The most often repeated phrase at the appreciation dinner was “Thank you.”
And there for all to see was the Lyle Area Cancer Telethon’s story up front in the appreciation dinner program, where nobody would miss it.
The record-setting 2008 year is recapped: $125,000 raised for cancer research.
The three-day pool tournament at Carpenter, Iowa, where 96 tables are busy.
Two full pages of words and pictures chronicle the Lyle success.
It’s obvious the Mayo Clinic knows the denim-clad guests belong.
Research scientists tell the audience about how the philanthropy works at the Mayo Cancer Center. The focus is on leukemia.
If there is a “star” of the Eagles Appreciation Dinner event it is Bob Callier, Sr., 72, who has been an Eagle member since he was 18 and director of the annual telethon on KTTC Channel 10 for the last 22 years.
Everyone knows Callier, who knows the telethon better than anyone.
The director and CEO of the telethon reminds the audience of the $8.8 million donated to Mayo Clinic, plus another $13.3 million shared by the University of Minnesota Children’s Hospital and The Hormel Institute.
Noting the KTTC commitment to televising the telethon each January, Caller wondered aloud, “Where would we be without them?”
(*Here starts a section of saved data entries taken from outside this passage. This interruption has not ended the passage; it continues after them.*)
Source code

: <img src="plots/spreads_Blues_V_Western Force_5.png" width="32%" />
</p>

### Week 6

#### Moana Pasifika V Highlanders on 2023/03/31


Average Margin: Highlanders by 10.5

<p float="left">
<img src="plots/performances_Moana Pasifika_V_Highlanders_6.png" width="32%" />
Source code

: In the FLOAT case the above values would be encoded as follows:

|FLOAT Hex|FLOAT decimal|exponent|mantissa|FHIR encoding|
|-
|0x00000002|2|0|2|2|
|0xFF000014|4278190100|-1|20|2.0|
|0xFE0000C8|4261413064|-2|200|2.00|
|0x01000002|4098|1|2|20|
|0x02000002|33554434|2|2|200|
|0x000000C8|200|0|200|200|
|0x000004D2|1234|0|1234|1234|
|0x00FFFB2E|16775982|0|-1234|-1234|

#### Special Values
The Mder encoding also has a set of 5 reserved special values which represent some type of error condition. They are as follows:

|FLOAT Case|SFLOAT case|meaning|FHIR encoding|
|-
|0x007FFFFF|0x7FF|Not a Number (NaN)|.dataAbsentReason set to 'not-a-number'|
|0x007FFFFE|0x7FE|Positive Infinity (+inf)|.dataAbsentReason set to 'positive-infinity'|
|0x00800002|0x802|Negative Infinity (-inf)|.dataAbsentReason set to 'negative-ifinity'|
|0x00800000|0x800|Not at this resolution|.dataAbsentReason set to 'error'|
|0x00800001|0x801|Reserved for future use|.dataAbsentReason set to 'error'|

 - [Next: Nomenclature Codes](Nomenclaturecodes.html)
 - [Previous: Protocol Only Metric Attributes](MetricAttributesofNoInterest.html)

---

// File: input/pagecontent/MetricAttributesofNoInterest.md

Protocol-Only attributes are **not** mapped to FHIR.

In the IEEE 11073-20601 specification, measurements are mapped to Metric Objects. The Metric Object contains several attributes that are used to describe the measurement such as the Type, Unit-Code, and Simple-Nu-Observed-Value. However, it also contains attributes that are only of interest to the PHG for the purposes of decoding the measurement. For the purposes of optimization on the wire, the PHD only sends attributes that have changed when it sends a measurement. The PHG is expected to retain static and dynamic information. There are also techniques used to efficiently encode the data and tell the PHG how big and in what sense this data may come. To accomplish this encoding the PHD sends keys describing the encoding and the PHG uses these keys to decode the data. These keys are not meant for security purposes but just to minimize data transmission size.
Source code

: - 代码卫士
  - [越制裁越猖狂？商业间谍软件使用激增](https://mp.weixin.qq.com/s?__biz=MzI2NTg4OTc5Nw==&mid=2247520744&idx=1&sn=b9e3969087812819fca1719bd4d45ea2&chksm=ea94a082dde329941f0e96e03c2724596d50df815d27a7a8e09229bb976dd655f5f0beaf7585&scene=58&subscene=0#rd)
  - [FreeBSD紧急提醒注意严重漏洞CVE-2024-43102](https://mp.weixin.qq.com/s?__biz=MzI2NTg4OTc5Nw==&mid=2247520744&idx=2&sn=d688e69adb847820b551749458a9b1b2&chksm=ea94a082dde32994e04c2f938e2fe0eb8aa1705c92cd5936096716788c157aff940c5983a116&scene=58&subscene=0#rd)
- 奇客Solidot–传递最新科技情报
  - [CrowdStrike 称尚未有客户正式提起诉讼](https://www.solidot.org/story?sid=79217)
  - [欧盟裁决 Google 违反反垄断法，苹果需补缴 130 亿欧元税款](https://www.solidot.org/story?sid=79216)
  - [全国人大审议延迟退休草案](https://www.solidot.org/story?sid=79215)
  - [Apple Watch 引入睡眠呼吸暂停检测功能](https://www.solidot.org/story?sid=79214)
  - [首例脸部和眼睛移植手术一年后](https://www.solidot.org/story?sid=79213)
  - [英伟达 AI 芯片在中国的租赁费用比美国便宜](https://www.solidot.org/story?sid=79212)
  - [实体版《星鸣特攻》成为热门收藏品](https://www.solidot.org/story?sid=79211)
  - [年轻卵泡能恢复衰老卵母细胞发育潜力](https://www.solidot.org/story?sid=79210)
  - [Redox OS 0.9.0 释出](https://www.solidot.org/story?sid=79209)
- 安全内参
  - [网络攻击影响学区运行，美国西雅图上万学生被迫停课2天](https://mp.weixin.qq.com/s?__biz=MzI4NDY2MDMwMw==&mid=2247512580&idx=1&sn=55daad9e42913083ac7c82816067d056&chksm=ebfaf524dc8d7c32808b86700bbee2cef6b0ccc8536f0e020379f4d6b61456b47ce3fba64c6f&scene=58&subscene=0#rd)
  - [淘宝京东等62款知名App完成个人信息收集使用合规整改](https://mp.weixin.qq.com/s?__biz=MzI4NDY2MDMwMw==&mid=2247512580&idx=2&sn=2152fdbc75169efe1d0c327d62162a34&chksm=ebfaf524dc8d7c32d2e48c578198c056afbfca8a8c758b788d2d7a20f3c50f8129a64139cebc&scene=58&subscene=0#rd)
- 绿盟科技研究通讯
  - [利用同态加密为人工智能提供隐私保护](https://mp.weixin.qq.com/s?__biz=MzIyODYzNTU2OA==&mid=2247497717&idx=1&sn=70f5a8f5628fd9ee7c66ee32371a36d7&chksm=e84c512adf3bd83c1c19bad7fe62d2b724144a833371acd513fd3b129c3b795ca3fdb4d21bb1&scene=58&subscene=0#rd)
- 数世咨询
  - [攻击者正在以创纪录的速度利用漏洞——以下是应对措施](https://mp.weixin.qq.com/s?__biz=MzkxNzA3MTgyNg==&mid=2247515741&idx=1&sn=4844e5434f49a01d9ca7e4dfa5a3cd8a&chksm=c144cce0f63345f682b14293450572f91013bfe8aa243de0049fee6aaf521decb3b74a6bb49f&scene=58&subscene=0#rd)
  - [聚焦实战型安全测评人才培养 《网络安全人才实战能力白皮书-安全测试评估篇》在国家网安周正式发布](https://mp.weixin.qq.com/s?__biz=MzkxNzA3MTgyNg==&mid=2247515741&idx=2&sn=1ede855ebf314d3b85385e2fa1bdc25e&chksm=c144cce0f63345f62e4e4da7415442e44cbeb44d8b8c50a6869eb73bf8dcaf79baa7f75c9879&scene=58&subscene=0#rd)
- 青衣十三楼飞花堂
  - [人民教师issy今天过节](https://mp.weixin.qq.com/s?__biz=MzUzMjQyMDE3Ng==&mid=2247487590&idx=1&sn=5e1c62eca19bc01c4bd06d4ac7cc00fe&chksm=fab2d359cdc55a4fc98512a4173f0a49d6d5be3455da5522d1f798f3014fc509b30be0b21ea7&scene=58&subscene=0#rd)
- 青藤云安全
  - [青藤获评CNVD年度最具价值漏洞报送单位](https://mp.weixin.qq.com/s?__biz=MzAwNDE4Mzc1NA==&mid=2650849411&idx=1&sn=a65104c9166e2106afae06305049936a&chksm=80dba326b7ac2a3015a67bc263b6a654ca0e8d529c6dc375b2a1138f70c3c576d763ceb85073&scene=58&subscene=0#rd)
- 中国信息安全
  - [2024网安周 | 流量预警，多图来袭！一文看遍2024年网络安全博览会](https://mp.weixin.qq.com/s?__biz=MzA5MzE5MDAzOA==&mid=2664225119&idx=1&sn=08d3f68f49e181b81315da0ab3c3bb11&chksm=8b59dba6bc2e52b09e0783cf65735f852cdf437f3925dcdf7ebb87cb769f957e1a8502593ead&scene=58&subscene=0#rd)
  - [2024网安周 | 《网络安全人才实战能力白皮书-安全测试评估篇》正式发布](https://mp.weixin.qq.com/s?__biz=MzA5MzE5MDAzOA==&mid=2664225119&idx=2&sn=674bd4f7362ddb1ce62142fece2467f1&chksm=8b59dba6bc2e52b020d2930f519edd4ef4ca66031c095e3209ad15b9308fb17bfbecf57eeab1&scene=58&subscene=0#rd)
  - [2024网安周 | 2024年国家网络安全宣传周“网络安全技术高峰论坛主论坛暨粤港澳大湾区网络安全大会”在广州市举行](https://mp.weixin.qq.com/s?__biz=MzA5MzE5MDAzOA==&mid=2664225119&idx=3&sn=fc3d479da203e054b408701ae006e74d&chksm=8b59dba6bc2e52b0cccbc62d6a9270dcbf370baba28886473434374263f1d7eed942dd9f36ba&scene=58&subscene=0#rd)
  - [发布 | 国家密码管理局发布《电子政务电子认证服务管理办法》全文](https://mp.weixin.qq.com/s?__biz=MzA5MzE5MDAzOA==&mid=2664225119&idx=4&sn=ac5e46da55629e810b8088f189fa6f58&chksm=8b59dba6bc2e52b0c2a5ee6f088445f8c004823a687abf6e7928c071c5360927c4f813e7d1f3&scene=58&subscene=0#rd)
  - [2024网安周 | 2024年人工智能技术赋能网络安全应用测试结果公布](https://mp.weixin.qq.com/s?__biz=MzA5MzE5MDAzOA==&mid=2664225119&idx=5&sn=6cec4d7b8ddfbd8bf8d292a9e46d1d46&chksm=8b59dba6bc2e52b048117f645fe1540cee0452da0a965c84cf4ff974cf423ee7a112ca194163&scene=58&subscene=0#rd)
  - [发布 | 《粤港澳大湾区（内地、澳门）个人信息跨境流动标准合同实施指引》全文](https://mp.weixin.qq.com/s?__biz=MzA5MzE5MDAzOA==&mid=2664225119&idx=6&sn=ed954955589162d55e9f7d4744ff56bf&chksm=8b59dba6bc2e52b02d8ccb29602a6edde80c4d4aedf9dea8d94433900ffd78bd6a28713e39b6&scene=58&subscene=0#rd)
He event laments the passing of Eunice Coughlin, who died at Blooming Prairie, where she started a local fundraiser to benefit the Eagles telethon.
“She put Blooming Prairie on the map with her fundraising,” Callier said in a typical rambling address to the audience.
Finally, he concludes his remarks saying, “This isn’t my telethon. This isn’t your telethon. This is everybody’s telethon. It gives me a great feeling to be a small part of it.”
After predicting he would last only four more years as the head of the telethon, Callier said, “I won’t quit. It’s too much fun.”